Cree y todo será posible. El inspector jefe Chen no sabía si Liu creía en el poder de aquellas estatuas o las tenía allí como mera decoración, pero Liu parecía convencido de que hacía lo que debía.

– Lamento mi actitud -se excusó Liu-. Esa agente norteamericana no comprende cómo son las cosas en China.

– No es culpa suya. Yo me enteré anoche de algunos detalles de la vida de Wen. La inspectora Rohn no los conoce. Por eso quería hablar con usted a solas.

– Si sabe el infierno de vida que llevaba con ese hijoputa que tiene por esposo, ¿aún insiste en que vaya con él? ¿No puede imaginar cuánto la admirábamos en el instituto. Ella nos dirigía en todo, con su larga trenza golpeándole en el pecho, y sus mejillas más sonrosadas que el capullo de melocotón en la brisa primaveral… Dios, ¿por qué le cuento todo esto?

– Le ruego que me cuente todo lo que pueda. Para permitirme escribir un informe detallado al departamento -dijo Chen, sacando un cuaderno.

– De acuerdo, si eso es lo que quiere -dijo Liu con desconcierto-. ¿Por dónde empiezo?

– Por el principio, cuando conoció a Wen.

Liu ingresó en el instituto en 1967, una época en la que su padre, propietario de una empresa perfumera antes de 1949, estaba considerado enemigo de clase. El propio Liu era un despreciable «cachorro negro» para sus compañeros de instituto, entre los que se encontraba Wen. Iban a la misma clase. Igual que los demás, estaba locamente enamorado de su belleza, pero nunca se le ocurrió acercarse a ella. Un muchacho procedente de una familia «negra» no se consideraba merecedor de pertenecer a la Guardia Roja. El hecho de que Wen fuera un cuadro de la Guardia Roja aumentaba su inferioridad. Wen dirigía la clase al cantar las canciones revolucionarias, al gritar los eslóganes políticos y al leer Citas del presidente Mao, el único libro de texto que tenían en aquella época. De modo que en realidad ella era para él más como el sol naciente y se contentaba con admirarla de lejos.

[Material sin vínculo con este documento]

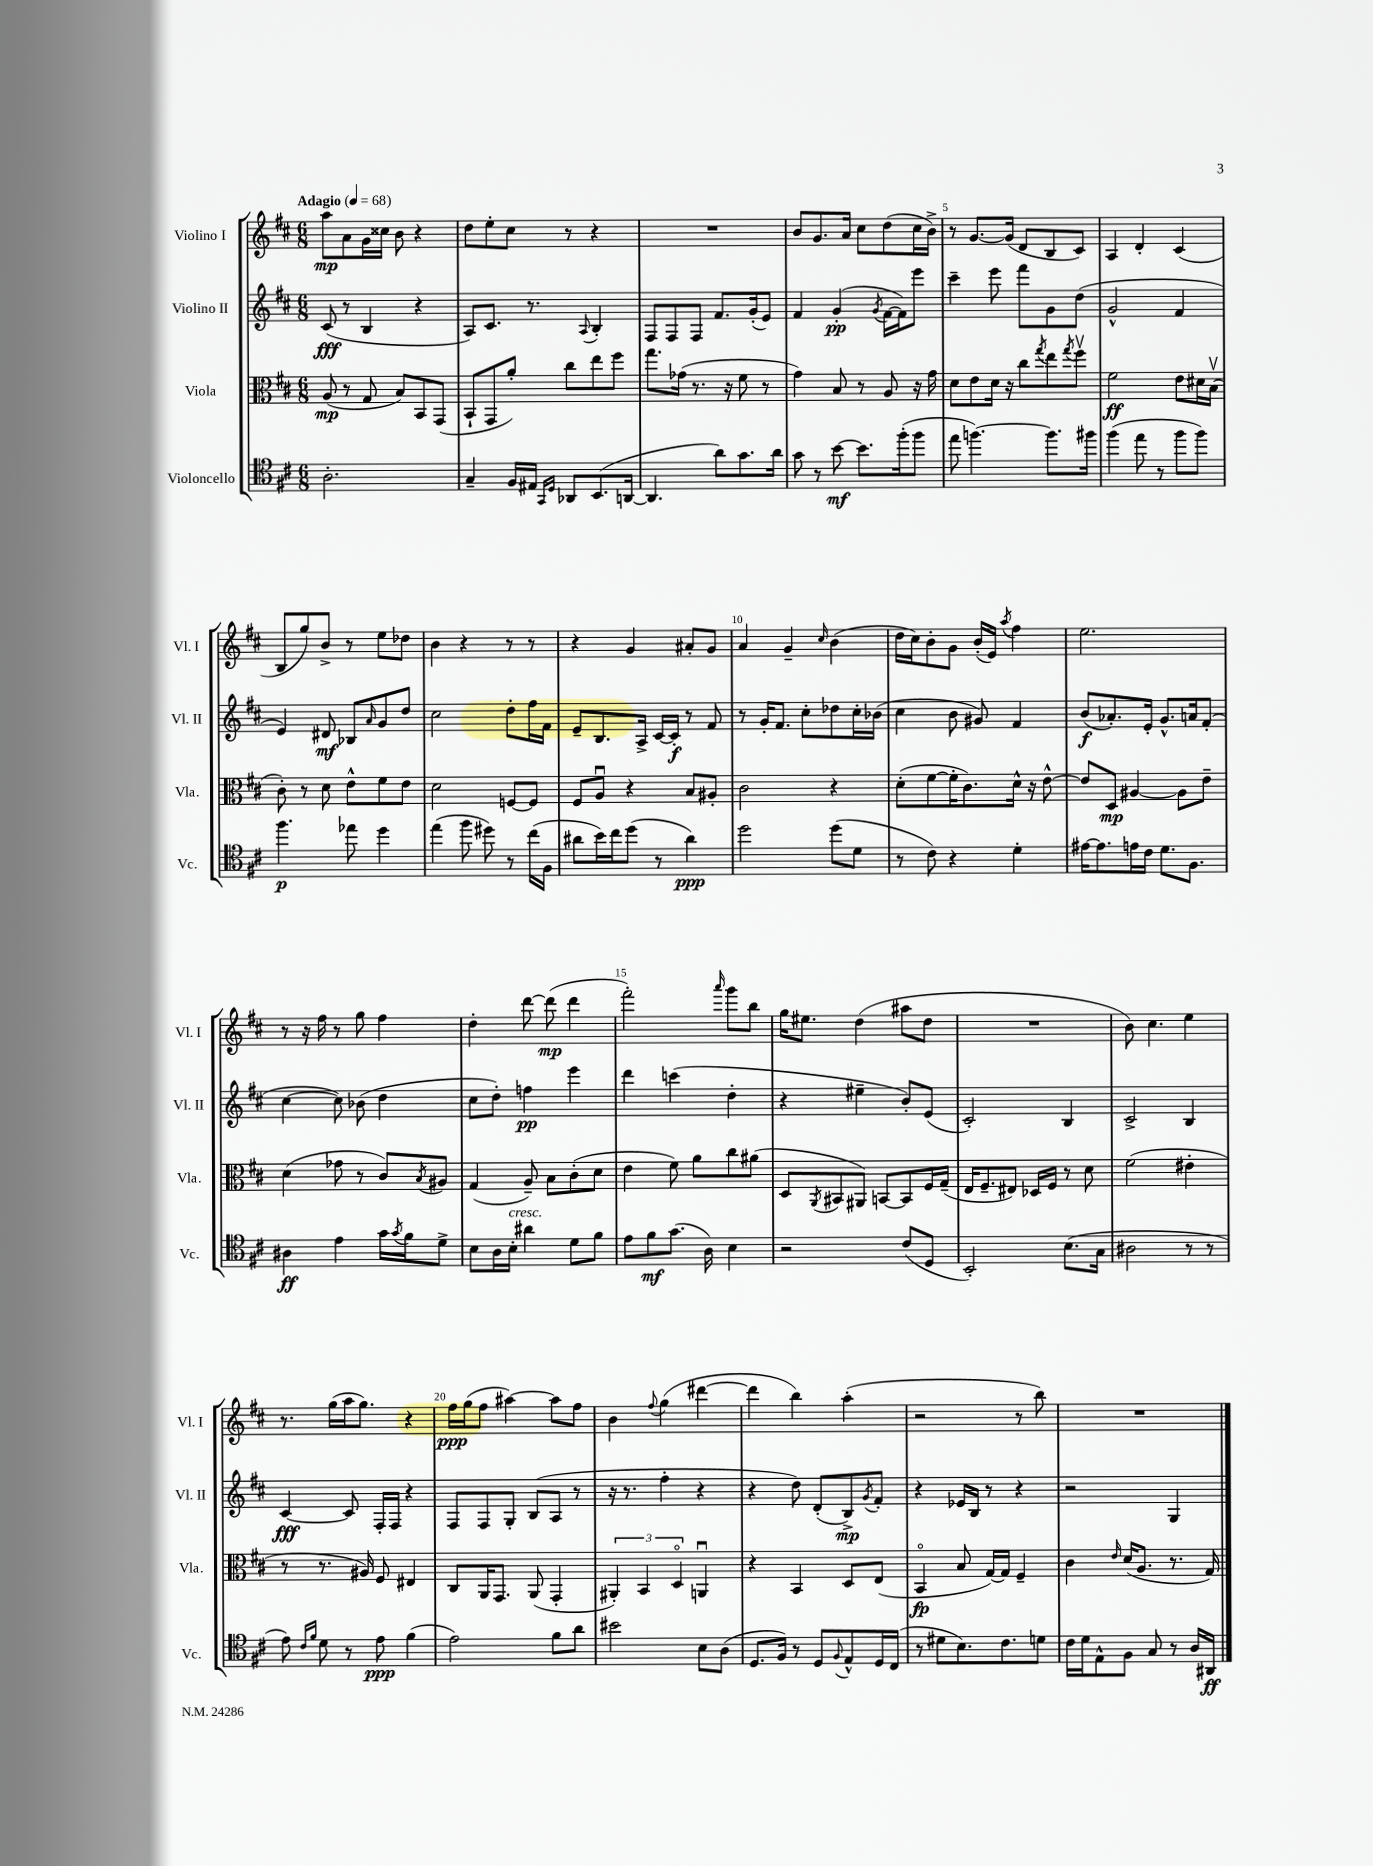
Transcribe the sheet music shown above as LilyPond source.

<<
\new StaffGroup <<
\new Staff = "s0" \with { instrumentName = "Violino I" shortInstrumentName = "Vl. I" } {
    \clef treble \key d \major \numericTimeSignature \time 6/8 \tempo "Adagio" 4 = 68
    a''8\mp a'8 g'16 cisis''16 b'8 r4 |
    d''8 e''8-. cis''8 r8 r4 |
    R2. |
    b'8 g'8. a'16 cis''8 d''8( cis''16 b'16->) |
    r8 g'8.~ g'16( d'8 b8 cis'8) |
    a4 d'4-. cis'4( |
    b8 g''8) b'8-> r8 e''8 des''8 |
    b'4 r4 r8 r8 |
    r4 g'4 ais'8-. g'8 |
    a'4 g'4-- \grace { cis''16 } b'4( |
    d''16 cis''16) b'8-. g'8 b'16-.( e'16) \acciaccatura { a''8 } fis''4 |
    e''2. |
    r8 r16 fis''16 r8 g''8 fis''4 |
    d''4-. d'''8~ d'''8\mp( d'''4 |
    fis'''2-.) \grace { a'''16 } g'''8 b''8 |
    g''16 eis''8. d''4( ais''8 d''8 |
    R2. |
    b'8) cis''4. e''4 |
    r8. g''16( a''16 g''8.) r4 |
    fis''16\ppp g''16( fis''8 ais''4~) ais''8 fis''8 |
    b'4 \appoggiatura { fis''8 } g''4( dis'''4~ |
    dis'''4 b''4) a''4-.( |
    r2 r8 b''8) |
    R2. \bar "|." |
}
\new Staff = "s1" \with { instrumentName = "Violino II" shortInstrumentName = "Vl. II" } {
    \clef treble \key d \major \numericTimeSignature \time 6/8
    cis'8\fff( r8 b4 r4 |
    a8) cis'8. r8. \appoggiatura { a8 } b4-. |
    fis8 fis8 fis8 fis'8. g'16-.( e'8) |
    fis'4 g'4-.\pp( \acciaccatura { g'8 } fis'16~ fis'16) e'''8 |
    cis'''4-- e'''8 fis'''8 g'8 d''8( |
    g'2-^ fis'4 |
    e'4) dis'8\mf bes8 \grace { a'16 } g'8 d''8 |
    cis''2 d''8-. fis''16 fis'16 |
    e'8-- b8. a16-> cis'16~ cis'16-.\f r8 fis'8 |
    r8 g'16-. fis'8. cis''8-. des''8 cis''16-. bes'16( |
    cis''4 b'8 gis'8) fis'4 |
    b'8\f( aes'8.-.) e'16-. g'8.-^ a'16 fis'8-.( |
    cis''4~ cis''8) bes'8( d''4 |
    cis''8 d''8-.) f''4\pp e'''4 |
    d'''4 c'''4( d''4-. |
    r4 eis''4-- b'8-.) e'8( |
    cis'2-.) b4 |
    cis'2-> b4 |
    cis'4~\fff cis'8 fis16-. fis16 r4 |
    fis8 fis8 g8-. b8( a8 r8 |
    r16 r8. fis''4-. r4 |
    r4 d''8) d'8-.( b8->\mp) \acciaccatura { g'8 } fis'8-. |
    r4 ees'16 b16 r8 r4 |
    r2 g4 \bar "|." |
}
\new Staff = "s2" \with { instrumentName = "Viola" shortInstrumentName = "Vla." } {
    \clef alto \key d \major \numericTimeSignature \time 6/8
    a8\mp( r8 g8 b8) b,8 g,8( |
    b,8-! g,8 a'8-.) cis''8 e''8 fis''8 |
    g''8. ges'16( r8. r16 fis'8 r8 |
    g'4) b8 r8 a8 r16 g'16 |
    d'8 e'8 d'16 r16 cis''8 \acciaccatura { g''8 } e''8 \acciaccatura { g''8 } fis''8\upbow |
    fis'2\ff e'8 dis'16 b16\upbow( |
    cis'8-.) r8 d'8 e'8-^ fis'8 e'8 |
    d'2 f8~ f8 |
    fis8 a8\downbow r4 b8 ais8-. |
    cis'2 r4 |
    d'8-.( fis'8~ fis'16-. cis'8.) d'16-^ r16 e'8~-^ |
    e'8 d8\mp ais4~ ais8 e'8-- |
    d'4( ges'8 r8 cis'8) \acciaccatura { b8 } ais8 |
    g4( a8--) b8 cis'8-.( d'8 |
    e'4 fis'8) a'8 cis''8 ais'8( |
    d8 \acciaccatura { a,8 } bis,8 ais,8) b,8~ b,8 fis16 g16--( |
    e16 fis8.-- eis8) des16 fis16 r8 d'8 |
    fis'2( eis'4-. |
    r8 r8. ais16) fis8 eis4 |
    cis8 a,16 g,8. a,8( g,4-. |
    \tuplet 3/2 { ais,4-.) b,4 d4\flageolet } a,4\downbow |
    r4 b,4 d8 e8( |
    b,4\flageolet\fp b8 g16~) g16 fis4-- |
    cis'4 \grace { e'16 } d'16( a8. r8. g16) \bar "|." |
}
\new Staff = "s3" \with { instrumentName = "Violoncello" shortInstrumentName = "Vc." } {
    \clef tenor \key d \major \numericTimeSignature \time 6/8
    a2.-. |
    g4-- fis16 eis16 \grace { g,16 d16 } aes,8 b,8.( a,16~ |
    a,4. a'8) g'8. a'16 |
    g'8 r8 b'8~\mf b'8. fis''16-.( fis''8 |
    e''8 f''4.~) f''8. fis''16 |
    fis''4( e''8 r8 fis''8 fis''8) |
    fis''4.\p ees''8 d''4 |
    e''4( fis''8 dis''8) r8 cis''16( fis16 |
    ais'8 b'16) cis''16 d''8( r8 ais'4\ppp) |
    d''2 d''8( d'8 |
    r8 cis'8) r4 d'4-. |
    eis'16~ eis'8. e'16 cis'16 d'8. fis8. |
    ais4\ff e'4 g'16 \acciaccatura { g'8 } fis'16 d'8-> |
    b8 a16 b16-.^\markup { \italic "cresc." } ais'4 d'8 fis'8 |
    e'8 fis'8\mf g'8.( a16) b4 |
    r2 cis'8( d8 |
    b,2-.) b8.( g16 |
    ais2 r8 r8 |
    e'8) \grace { cis'16 fis'16 } d'8 r8 e'8\ppp fis'4( |
    e'2) fis'8 a'8 |
    bis'2 b8 a8( |
    d8. fis16) r8 d8 \appoggiatura { fis8 } e8-^ d16 cis16( |
    r8 dis'8 b8.) cis'8. d'8 |
    cis'16 d'16 e8-^ fis8 g8 r8 a16 ais,16\ff \bar "|." |
}
>>
>>
\layout { \context { \Score \override BarNumber.break-visibility = ##(#f #t #t) barNumberVisibility = #(every-nth-bar-number-visible 5) } }
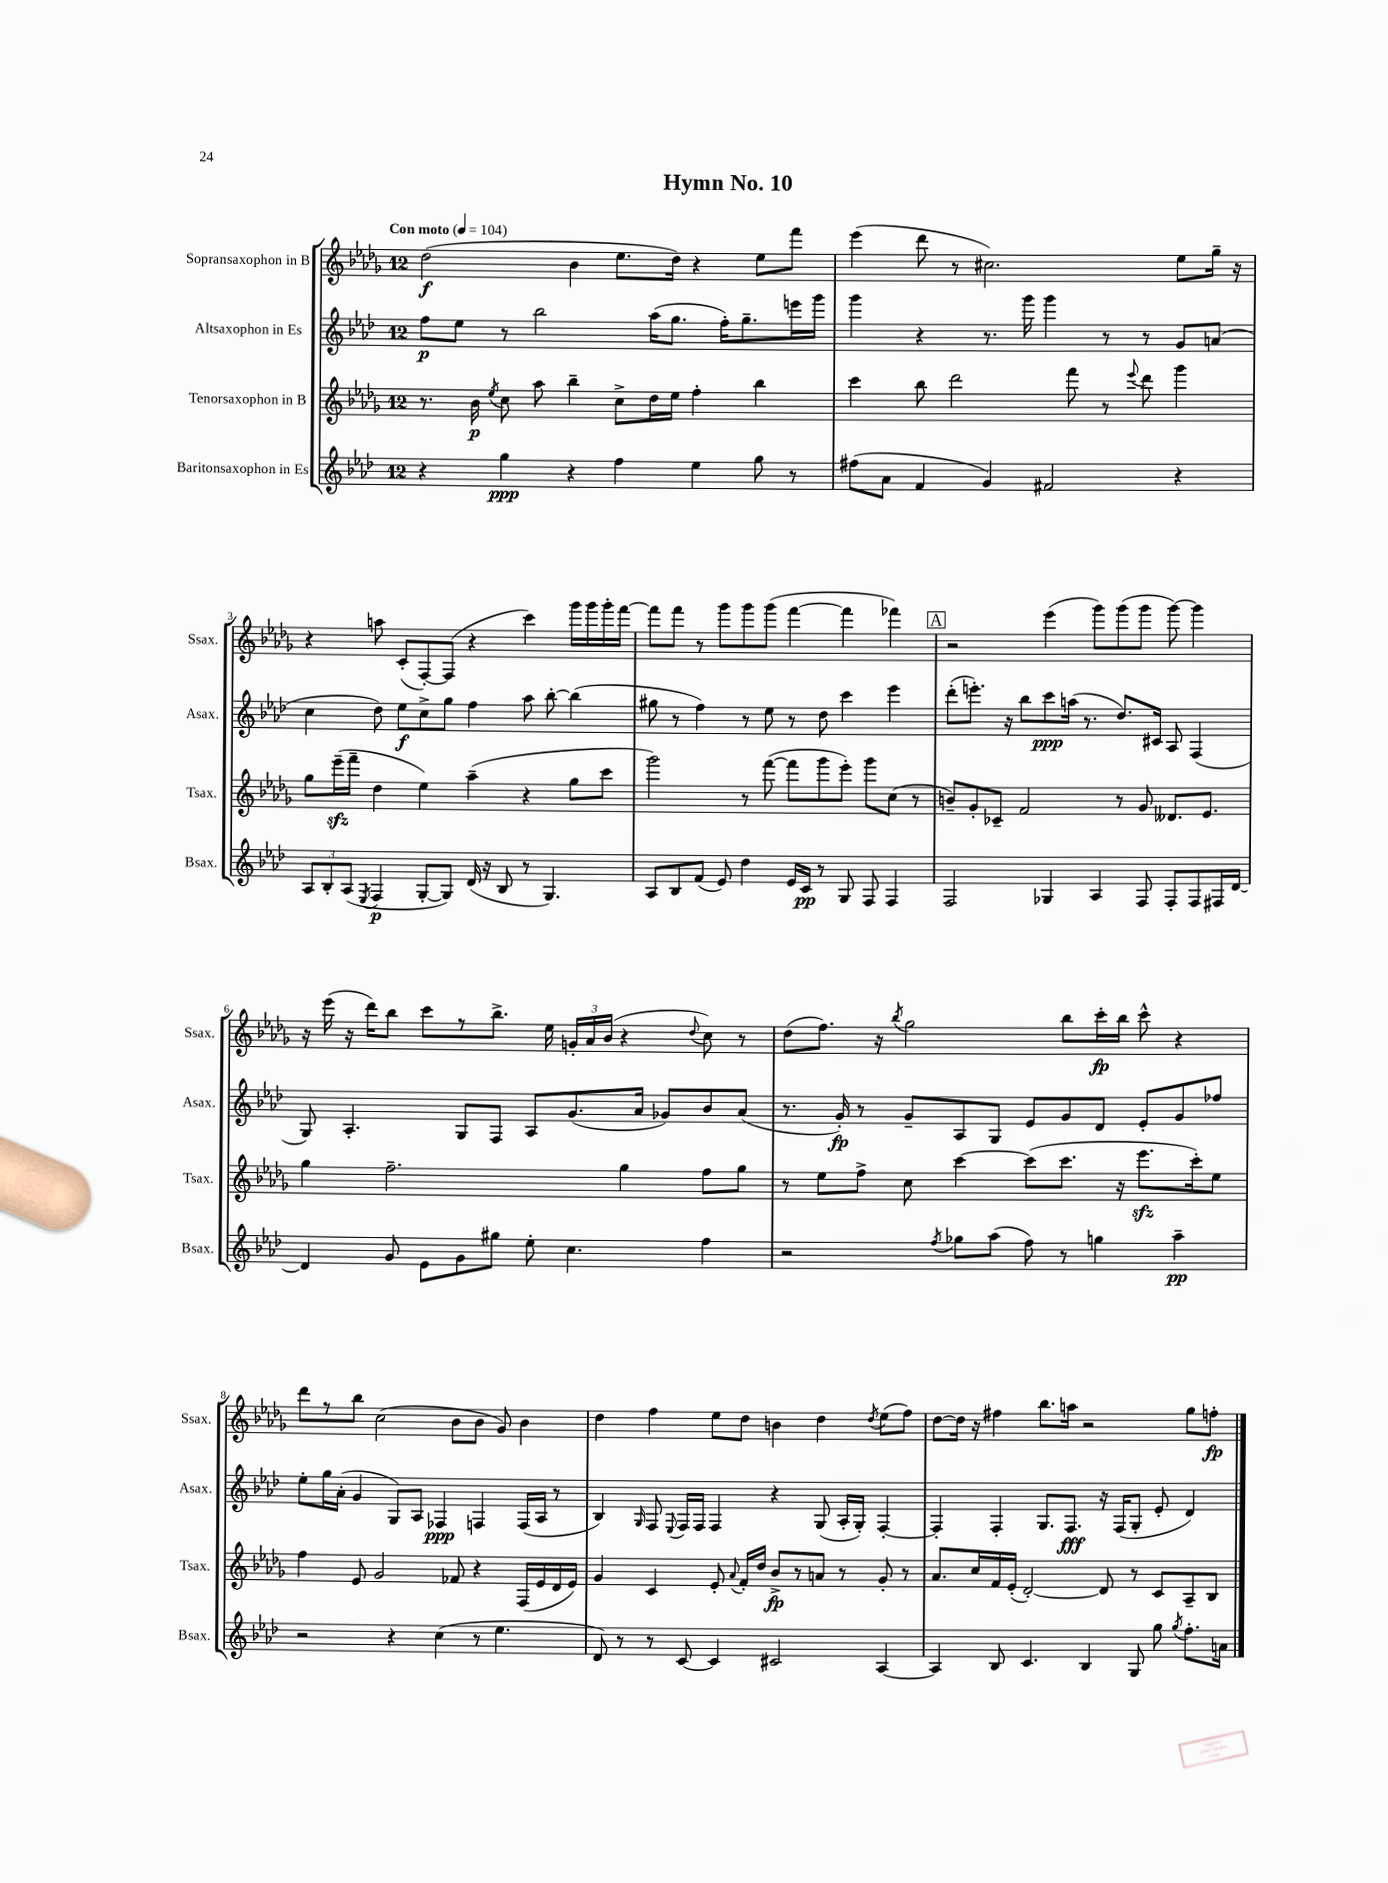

Aquel año su padre fue admitido en un hospital para una operación de la vista. Incluso allí, entre el personal, los Guardias Rojos o Rebeldes Rojos se arremolinaban como avispas furiosas. Su padre recibió la orden de realizar de pie su confesión, con los ojos vendados, ante la fotografía del presidente Mao. Esta era una tarea imposible para un inválido que no podía ver ni moverse. Así que Liu tuvo que echarle una mano, y primero, escribir el discurso de confesión en nombre del anciano. Era una labor ardua para un muchacho de trece años, y después de una hora con un terrible dolor de cabeza, sólo había escrito dos o tres líneas. Desesperado, aferrando la pluma, salió corriendo a la calle, donde vio a Wen Liping que iba con su padre. Sonriendo, ella le saludó y rozó la pluma con las yemas de los dedos. La punta dorada de la pluma de pronto brilló bajo el sol. Regresó a casa y terminó el discurso con su reluciente posesión, única en el mundo. Después, apoyó a su padre en el hospital, manteniéndose junto a él como un soporte de madera, sin ceder a la humillación, leyendo por él como un robot. Fue el día en que vivió su más brillante y su más negro momento.